> **PROBLEM DETAILS**
Below are the records; copy each line in them that holds the word "string".

(Stored dataset items)
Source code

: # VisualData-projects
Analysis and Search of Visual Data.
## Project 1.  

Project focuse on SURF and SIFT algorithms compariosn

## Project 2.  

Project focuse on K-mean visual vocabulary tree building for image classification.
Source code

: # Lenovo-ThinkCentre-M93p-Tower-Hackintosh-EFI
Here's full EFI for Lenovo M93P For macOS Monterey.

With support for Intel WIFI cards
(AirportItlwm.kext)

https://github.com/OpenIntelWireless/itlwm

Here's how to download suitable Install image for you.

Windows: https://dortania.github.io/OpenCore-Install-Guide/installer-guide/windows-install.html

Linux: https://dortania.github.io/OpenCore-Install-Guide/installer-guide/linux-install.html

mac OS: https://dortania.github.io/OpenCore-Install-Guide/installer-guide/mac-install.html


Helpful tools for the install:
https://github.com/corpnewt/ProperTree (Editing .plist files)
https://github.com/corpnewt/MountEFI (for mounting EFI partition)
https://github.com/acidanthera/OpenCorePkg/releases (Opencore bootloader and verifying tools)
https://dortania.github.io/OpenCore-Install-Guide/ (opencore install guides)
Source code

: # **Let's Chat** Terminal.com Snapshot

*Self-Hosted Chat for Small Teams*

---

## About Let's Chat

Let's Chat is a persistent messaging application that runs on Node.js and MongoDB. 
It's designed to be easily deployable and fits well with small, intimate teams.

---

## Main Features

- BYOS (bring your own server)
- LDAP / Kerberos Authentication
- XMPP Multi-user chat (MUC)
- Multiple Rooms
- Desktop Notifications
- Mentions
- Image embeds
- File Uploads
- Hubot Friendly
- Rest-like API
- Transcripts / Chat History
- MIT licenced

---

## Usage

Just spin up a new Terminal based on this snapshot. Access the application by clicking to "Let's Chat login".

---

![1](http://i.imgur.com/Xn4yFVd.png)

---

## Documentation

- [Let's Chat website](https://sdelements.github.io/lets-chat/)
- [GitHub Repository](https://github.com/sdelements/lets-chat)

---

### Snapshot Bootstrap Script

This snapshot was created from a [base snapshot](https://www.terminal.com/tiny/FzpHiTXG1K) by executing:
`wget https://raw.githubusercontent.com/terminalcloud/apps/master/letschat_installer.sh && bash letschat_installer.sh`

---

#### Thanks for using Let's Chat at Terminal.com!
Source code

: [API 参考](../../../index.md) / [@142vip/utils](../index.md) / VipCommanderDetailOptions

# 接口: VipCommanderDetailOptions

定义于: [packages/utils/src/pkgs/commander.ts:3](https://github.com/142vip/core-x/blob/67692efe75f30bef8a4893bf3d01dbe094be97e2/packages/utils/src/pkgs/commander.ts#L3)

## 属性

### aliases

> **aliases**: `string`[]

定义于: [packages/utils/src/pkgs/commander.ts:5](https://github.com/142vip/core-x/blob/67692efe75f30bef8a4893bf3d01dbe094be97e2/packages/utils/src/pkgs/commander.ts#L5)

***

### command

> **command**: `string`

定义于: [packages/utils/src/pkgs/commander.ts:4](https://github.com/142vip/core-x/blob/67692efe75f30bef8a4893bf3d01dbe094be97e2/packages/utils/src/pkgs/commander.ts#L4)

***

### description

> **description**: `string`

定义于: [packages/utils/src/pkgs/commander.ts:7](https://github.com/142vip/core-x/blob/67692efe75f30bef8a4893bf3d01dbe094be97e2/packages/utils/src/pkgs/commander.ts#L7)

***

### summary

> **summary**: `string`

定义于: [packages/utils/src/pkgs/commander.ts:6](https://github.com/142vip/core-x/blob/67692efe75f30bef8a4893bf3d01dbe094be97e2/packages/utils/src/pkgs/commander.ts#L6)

> **OUTPUT OF THE TASK**
> **aliases**: `string`[]
> **command**: `string`
> **description**: `string`
> **summary**: `string`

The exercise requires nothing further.